Oh! où voudrais-je être quand mon gosier sera sec?
Oh! où voudrais-je être quand voleront les balles?
Oh! où voudrais-je être à l'heure de mourir?
Mais!
Quelque part tout près de mon copain.
S'il a quelque chose à boire il m'en donnera,
Si je meurs il me soutiendra la tête,
Et quand je serai mort il écrira à ceux de chez moi.
Que Dieu nous donne un bon copain!
(Chanson de chambrée.)
Mes amis Mulvaney et Ortheris étaient partis à la chasse pour un jour.
Learoyd était encore à l'hôpital à se remettre d'une fièvre attrapée en Birmanie.
Ils m'envoyèrent une invitation à les rejoindre, et ils furent réellement peinés en me voyant apporter de la bière, en quantité presque suffisante pour contenter deux simples soldats d'infanterie… et moi-même.
—Ce n'est pas pour ça que nous vous avons invité, monsieur: c'est pour le plaisir de votre société, dit Mulvaney d'un air boudeur.
Ortheris vint à mon aide en ces termes:
—Bah! Il ne s'en trouvera pas plus mal pour avoir apporté du liquide avec lui. Nous ne sommes pas des gens de la haute.
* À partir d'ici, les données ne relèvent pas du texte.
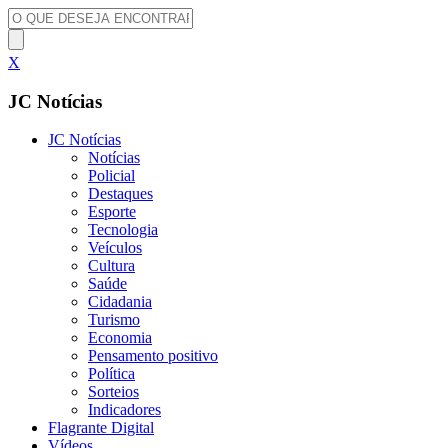
X
JC Notícias
JC Notícias
Notícias
Policial
Destaques
Esporte
Tecnologia
Veículos
Cultura
Saúde
Cidadania
Turismo
Economia
Pensamento positivo
Política
Sorteios
Indicadores
Flagrante Digital
Vídeos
Nous sommes de damnés Tommies, tu entends, mauvais Irlandais, et… à votre bonne santé!
Nous chassâmes toute la matinée et nous tuâmes deux chiens errants, quatre perroquets verts au perchoir, un vautour près du défilé où il fait chaud, un serpent volant, une tortue de terre, et huit corbeaux.
Le gibier abondait.
Ensuite on s'installa pour le goûter,—bœuf et boule de son, comme disait Mulvaney,—au bord de la rivière, non sans tirer à la cible sur les crocodiles, tout en coupant notre viande avec le seul couteau de poche que nous possédions à nous trois.